Mailing-List: contact user-help@cassandra.apache.org; run by ezmlm
Precedence: bulk
Reply-To: user@cassandra.apache.org
Received-SPF: pass (nike.apache.org: local policy)
From: "Hiller, Dean" <Dean.Hiller@nrel.gov>
To: "user@cassandra.apache.org" <user@cassandra.apache.org>
Date: Thu, 28 Feb 2013 19:40:27 -0700
Subject: Re: best way to clean up a column family? 60Gig of dangling data
Thread-Topic: best way to clean up a column family? 60Gig of dangling data
Thread-Index: Ac4WJiLc/u1xqfCvTlenpFdtDtHxJg==
Message-ID: <CD556324.21B13%Dean.Hiller@nrel.gov>
In-Reply-To: <512FFC9B.9050200@cj.com>
Accept-Language: en-US
Content-Language: en-US
user-agent: Microsoft-MacOutlook/14.3.1.130117
acceptlanguage: en-US
Content-Type: text/plain; charset="us-ascii"
Content-Transfer-Encoding: quoted-printable
MIME-Version: 1.0

Cool, thanks for the trick.
Dean

On 2/28/13 5:55 PM, "Erik Forkalsud" <eforkalsrud@cj.com> wrote:

>
>Have you tried to (via jmx) call
>org.apache.cassandra.db.CompactionManager.forceUserDefinedCompaction()
>and give it the name of your SSTable file.
>
>It's a trick I use to aggressively get rid of expired data, i.e. if I
>have a column family where all data is written with a TTL of 30 days,
>any SSTable files with last modified time of more than 30 days ago will
>have only expired data, so I call the above function to compact those
>files one by one.  In your case it sounds like it's not expired data,
>but data that belongs on other nodes that you want to get rid of.  I'm
>not sure if compaction will drop data that doesn't fall within the nodes
>key range, but if it does this method should have the effect you're after.
>
>
>- Erik -
>
>
>On 02/27/2013 08:51 PM, Hiller, Dean wrote:
>> Okay, we had 6 nodes of 130Gig and it was slowly increasing.  Through
>>our operations to modify bloomfilter fp chance, we screwed something up
>>as trying to relieve memory pressures was tough.  Anyways, somehow, this
>>caused nodes 1, 2, and 3 to jump to around 200Gig and our incoming data
>>stream is completely constant at around 260 points/second.
>>
>> Sooo, we know this dangling data(around 60Gigs) is in one single column
>>family.  Node 1, 2, and 3 is for the first token range according to
>>ringdescribe.  It is almost like the issue is now replicated to the
>>other two nodes.  Is there any way we can go about debugging this and
>>release the 60 gigs of disk space?
>>
>> Also, the upgradesstables when memory is already close to max is not
>>working too well.  Can we do this instead(ie.

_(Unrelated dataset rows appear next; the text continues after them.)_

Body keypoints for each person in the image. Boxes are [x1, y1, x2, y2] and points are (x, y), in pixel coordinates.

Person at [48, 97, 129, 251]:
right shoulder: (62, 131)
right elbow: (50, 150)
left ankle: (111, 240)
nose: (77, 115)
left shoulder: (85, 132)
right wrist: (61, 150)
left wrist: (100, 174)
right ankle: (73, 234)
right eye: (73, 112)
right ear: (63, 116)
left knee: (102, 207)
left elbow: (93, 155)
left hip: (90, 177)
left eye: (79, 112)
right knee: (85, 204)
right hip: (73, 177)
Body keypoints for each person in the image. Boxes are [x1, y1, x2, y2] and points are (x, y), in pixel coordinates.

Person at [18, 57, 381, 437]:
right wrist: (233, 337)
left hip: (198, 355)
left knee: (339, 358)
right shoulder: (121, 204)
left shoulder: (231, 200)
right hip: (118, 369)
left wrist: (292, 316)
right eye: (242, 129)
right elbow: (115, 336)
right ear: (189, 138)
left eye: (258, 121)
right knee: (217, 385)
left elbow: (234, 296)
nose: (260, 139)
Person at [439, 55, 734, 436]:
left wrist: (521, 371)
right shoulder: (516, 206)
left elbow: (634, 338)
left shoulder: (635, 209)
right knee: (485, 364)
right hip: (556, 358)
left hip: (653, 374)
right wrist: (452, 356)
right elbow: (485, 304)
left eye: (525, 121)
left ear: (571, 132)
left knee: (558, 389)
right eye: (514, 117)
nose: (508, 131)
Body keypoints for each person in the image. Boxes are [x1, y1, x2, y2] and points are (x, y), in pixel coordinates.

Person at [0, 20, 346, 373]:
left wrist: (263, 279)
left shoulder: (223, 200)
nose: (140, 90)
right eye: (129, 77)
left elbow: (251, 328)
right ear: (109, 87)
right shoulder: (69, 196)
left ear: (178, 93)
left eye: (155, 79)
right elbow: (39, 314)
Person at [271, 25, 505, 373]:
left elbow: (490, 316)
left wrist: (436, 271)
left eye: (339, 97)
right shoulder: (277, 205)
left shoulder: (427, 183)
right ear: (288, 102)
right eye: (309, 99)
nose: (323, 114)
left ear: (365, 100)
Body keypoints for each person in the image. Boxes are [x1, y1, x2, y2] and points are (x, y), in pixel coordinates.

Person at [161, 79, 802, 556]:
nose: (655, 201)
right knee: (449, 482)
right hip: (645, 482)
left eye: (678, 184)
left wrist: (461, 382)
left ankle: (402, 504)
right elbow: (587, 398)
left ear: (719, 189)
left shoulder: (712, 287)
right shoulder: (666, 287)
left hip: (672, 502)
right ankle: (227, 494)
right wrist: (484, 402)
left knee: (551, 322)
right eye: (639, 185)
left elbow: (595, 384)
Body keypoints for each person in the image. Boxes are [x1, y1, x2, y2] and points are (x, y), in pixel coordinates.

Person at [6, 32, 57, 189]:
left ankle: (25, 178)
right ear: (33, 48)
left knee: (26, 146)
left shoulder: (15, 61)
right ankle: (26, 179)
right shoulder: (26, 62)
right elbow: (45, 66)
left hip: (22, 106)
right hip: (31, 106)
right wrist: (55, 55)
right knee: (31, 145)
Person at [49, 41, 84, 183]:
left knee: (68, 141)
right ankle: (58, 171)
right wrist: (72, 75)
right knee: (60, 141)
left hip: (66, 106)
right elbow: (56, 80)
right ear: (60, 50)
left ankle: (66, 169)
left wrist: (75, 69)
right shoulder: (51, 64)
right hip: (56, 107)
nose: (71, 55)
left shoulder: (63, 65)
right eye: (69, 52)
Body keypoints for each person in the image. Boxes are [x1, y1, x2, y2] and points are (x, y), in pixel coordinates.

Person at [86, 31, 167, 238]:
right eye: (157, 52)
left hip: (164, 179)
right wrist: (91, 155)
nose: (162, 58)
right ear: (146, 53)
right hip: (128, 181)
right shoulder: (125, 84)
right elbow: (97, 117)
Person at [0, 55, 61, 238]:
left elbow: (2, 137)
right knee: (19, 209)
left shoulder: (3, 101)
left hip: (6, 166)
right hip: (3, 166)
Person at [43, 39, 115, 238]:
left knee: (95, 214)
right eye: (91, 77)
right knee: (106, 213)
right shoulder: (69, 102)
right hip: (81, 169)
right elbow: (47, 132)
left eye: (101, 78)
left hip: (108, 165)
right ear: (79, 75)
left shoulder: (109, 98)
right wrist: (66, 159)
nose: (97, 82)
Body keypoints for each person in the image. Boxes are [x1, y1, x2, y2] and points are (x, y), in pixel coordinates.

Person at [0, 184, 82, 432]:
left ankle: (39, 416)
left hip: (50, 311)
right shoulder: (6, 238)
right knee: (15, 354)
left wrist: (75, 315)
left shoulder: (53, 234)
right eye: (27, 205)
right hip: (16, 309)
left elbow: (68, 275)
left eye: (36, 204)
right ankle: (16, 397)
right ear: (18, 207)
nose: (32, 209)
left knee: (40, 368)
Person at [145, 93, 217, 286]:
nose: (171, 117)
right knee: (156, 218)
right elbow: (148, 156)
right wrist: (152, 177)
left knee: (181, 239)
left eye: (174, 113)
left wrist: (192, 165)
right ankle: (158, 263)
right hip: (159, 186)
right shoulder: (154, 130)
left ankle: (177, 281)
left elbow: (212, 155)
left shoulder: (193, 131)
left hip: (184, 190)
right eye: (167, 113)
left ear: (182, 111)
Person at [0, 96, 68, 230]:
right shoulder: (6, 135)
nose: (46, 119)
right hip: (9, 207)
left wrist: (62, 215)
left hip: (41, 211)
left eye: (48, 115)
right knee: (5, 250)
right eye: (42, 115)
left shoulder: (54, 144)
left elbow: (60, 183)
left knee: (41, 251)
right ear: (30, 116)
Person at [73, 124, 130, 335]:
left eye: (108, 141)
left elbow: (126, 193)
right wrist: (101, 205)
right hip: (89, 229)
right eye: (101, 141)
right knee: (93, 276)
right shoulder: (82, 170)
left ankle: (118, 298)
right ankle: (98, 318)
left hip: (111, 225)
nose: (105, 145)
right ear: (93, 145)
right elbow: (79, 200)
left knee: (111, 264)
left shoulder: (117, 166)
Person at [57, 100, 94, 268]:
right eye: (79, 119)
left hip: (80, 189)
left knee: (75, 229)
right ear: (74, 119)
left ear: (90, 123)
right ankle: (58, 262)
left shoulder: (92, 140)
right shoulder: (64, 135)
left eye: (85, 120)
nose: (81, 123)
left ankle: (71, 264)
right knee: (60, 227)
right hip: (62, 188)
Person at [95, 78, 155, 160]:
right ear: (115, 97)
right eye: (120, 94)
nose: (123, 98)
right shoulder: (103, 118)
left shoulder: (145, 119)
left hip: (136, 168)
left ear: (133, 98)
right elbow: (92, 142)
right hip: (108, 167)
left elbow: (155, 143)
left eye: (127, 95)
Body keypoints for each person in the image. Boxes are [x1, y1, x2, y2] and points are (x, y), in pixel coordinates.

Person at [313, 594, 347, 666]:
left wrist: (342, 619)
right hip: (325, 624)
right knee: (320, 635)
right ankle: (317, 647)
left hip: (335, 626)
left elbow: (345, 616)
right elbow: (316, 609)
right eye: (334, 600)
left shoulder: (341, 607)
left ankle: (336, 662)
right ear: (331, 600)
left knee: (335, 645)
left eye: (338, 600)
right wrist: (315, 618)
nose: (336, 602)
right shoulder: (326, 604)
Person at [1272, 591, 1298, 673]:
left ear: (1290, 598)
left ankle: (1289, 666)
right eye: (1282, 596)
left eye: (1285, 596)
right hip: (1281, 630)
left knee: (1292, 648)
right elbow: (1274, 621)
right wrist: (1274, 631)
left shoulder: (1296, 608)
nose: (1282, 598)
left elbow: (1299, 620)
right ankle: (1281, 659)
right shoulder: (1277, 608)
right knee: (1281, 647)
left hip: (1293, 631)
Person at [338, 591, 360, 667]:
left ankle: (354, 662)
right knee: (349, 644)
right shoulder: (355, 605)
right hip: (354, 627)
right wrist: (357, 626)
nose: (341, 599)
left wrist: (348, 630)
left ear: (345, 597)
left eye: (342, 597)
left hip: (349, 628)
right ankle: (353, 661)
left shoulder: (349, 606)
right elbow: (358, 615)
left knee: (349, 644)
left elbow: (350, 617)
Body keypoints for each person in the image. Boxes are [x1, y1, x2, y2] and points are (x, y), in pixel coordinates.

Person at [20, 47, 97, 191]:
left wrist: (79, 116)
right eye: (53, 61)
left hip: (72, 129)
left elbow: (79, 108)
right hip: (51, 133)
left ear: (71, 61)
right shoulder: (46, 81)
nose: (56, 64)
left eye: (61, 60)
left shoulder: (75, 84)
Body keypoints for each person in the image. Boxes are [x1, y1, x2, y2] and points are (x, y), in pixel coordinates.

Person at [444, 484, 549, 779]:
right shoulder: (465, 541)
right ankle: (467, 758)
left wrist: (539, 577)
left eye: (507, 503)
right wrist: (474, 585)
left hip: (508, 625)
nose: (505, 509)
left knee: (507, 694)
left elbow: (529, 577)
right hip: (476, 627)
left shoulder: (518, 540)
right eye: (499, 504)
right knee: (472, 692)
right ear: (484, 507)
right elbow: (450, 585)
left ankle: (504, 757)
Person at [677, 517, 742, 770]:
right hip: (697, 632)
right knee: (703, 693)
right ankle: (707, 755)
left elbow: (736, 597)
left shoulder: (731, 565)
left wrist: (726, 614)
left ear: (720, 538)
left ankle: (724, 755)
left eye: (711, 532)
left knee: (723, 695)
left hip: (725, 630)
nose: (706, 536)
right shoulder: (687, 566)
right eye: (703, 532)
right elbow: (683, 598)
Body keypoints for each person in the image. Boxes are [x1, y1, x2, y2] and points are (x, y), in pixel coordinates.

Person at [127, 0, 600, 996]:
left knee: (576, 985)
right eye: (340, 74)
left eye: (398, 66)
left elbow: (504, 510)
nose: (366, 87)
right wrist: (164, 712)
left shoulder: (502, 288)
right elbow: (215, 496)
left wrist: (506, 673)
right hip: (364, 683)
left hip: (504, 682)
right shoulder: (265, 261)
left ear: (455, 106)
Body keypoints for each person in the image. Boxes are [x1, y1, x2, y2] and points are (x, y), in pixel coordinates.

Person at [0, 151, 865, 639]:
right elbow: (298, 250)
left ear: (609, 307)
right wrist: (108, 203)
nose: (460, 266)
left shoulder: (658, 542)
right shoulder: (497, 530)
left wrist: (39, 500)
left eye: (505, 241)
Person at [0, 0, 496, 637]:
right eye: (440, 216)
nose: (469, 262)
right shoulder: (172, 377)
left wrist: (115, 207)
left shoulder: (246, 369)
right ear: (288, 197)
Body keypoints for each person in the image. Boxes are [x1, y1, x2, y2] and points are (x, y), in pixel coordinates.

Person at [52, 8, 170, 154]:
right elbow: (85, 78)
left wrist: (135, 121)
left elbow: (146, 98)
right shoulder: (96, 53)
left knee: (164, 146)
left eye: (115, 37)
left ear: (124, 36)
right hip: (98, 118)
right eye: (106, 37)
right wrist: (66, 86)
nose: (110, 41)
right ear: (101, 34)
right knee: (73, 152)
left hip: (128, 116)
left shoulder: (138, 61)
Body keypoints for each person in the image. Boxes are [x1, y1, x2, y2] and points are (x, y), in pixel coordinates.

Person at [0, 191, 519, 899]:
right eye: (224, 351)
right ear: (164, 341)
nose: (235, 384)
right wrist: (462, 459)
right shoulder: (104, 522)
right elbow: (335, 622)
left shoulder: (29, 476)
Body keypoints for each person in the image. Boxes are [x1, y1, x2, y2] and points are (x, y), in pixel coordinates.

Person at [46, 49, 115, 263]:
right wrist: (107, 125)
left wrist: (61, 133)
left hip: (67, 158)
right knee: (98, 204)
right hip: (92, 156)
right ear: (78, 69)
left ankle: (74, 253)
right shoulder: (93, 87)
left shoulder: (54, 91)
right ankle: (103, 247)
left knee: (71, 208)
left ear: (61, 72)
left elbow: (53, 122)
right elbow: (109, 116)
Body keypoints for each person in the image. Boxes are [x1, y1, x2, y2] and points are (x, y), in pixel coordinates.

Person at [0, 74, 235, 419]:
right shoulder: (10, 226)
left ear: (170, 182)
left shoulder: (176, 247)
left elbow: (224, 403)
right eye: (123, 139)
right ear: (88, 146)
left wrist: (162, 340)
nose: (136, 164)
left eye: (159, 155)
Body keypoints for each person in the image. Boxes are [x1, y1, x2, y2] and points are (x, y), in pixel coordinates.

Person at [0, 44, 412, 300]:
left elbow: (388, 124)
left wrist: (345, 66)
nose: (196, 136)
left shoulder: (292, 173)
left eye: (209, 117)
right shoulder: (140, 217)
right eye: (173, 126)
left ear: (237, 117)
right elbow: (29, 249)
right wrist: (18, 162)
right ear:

Is it safe?)?
>>
>>   1.  Bring down the node
>>   2.  Move all the *Index.db files to another directory
>>   3.  Start the node and run upgradesstables
>>
>> We know this relieves a ton of memory out of the gate for us.  We are
>>trying to get memory back down by a gig, then upgrade to 1.2.2 and
>>switch to leveled compaction as we have ZERO I/o really going on most of
>>the time and really just have this bad bad memory bottleneck(iostat
>>shows nothing typically as we are bottlenecked by memory).
>>
>> Thanks,
>> Dean
>